### RECORDS TO PROCESS
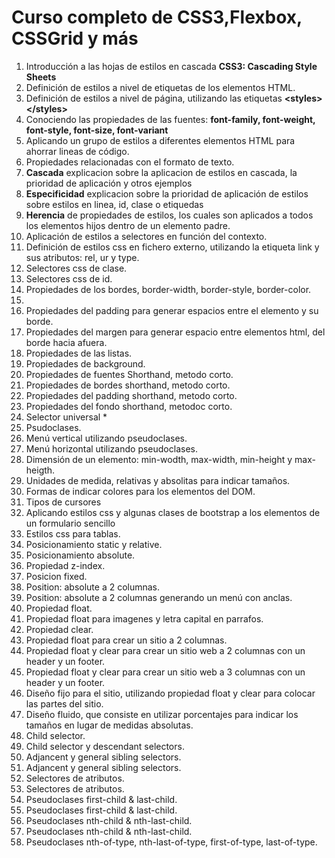 # Curso completo de CSS3,Flexbox, CSSGrid y más

1. Introducción a las hojas de estilos en cascada **CSS3: Cascading Style Sheets**
2. Definición de estilos a nivel de etiquetas de los elementos HTML.
3. Definición de estilos a nivel de página, utilizando las etiquetas **&lt;styles&gt;&lt;/styles&gt;**
4. Conociendo las propiedades de las fuentes: **font-family, font-weight, font-style, font-size, font-variant**
5. Aplicando un grupo de estilos a diferentes elementos HTML para ahorrar lineas de código.
6. Propiedades relacionadas con el formato de texto.
7. **Cascada** explicacion sobre la aplicacion de estilos en cascada, la prioridad de aplicación y otros ejemplos
8. **Especificidad** explicacion sobre la prioridad de aplicación de estilos sobre estilos en linea, id, clase o etiquedas
8. **Herencia** de propiedades de estilos, los cuales son aplicados a todos los elementos hijos dentro de un elemento padre.
9. Aplicación de estilos a selectores en función del contexto.
10. Definición de estilos css en fichero externo, utilizando la etiqueta link y sus atributos: rel, ur y type.
11. Selectores css de clase.
12. Selectores css de id.
13. Propiedades de los bordes, border-width, border-style, border-color.
14. 
15. Propiedades del padding para generar espacios entre el elemento y su borde.
16. Propiedades del margen para generar espacio entre elementos html, del borde hacia afuera.
17. Propiedades de las listas.
18. Propiedades de background.
19. Propiedades de fuentes Shorthand, metodo corto.
20. Propiedades de bordes shorthand, metodo corto. 
21. Propiedades del padding shorthand, metodo corto.
22. Propiedades del fondo shorthand, metodoc corto.
23. Selector universal *
24. Psudoclases.
26. Menú vertical utilizando pseudoclases.
27. Menú horizontal utilizando pseudoclases.
28. Dimensión de un elemento: min-wodth, max-width, min-height y max-heigth.
29. Unidades de medida, relativas y absolitas para indicar tamaños.
30. Formas de indicar colores para los elementos del DOM.
31. Tipos de cursores
32. Aplicando estilos css y algunas clases de bootstrap a los elementos de un formulario sencillo
33. Estilos css para tablas.
34. Posicionamiento static y relative.
35. Posicionamiento absolute.
36. Propiedad z-index.
37. Posicion fixed.
38. Position: absolute a 2 columnas.
39. Position: absolute a 2 columnas generando un menú con anclas.
40. Propiedad float.
41. Propiedad float para imagenes y letra capital en parrafos.
42. Propiedad clear.
43. Propiedad float para crear un sitio a 2 columnas.
44. Propiedad float y clear para crear un sitio web a 2 columnas con un header y un footer.
45. Propiedad float y clear para crear un sitio web a 3 columnas con un header y un footer.
46. Diseño fijo para el sitio, utilizando propiedad float y clear para colocar las partes del sitio.
47. Diseño fluido, que consiste en utilizar porcentajes para indicar los tamaños en lugar de medidas absolutas.
48. Child selector.
49. Child selector y descendant selectors.
50. Adjancent y general sibling selectors.
51. Adjancent y general sibling selectors.
52. Selectores de atributos.
53. Selectores de atributos.
54. Pseudoclases first-child & last-child.
55. Pseudoclases first-child & last-child.
56. Pseudoclases nth-child & nth-last-child.
57. Pseudoclases nth-child & nth-last-child.
58. Pseudoclases nth-of-type, nth-last-of-type, first-of-type, last-of-type.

### PROBLEM STATEMENT
In the listing above, transcribe exactly everything from the line containing "47. Diseño fluido, que" down to the line containing "57. Pseudoclases nth-child & nth-last-child.", including both and nothing more.

### TASK OUTPUT
47. Diseño fluido, que consiste en utilizar porcentajes para indicar los tamaños en lugar de medidas absolutas.
48. Child selector.
49. Child selector y descendant selectors.
50. Adjancent y general sibling selectors.
51. Adjancent y general sibling selectors.
52. Selectores de atributos.
53. Selectores de atributos.
54. Pseudoclases first-child & last-child.
55. Pseudoclases first-child & last-child.
56. Pseudoclases nth-child & nth-last-child.
57. Pseudoclases nth-child & nth-last-child.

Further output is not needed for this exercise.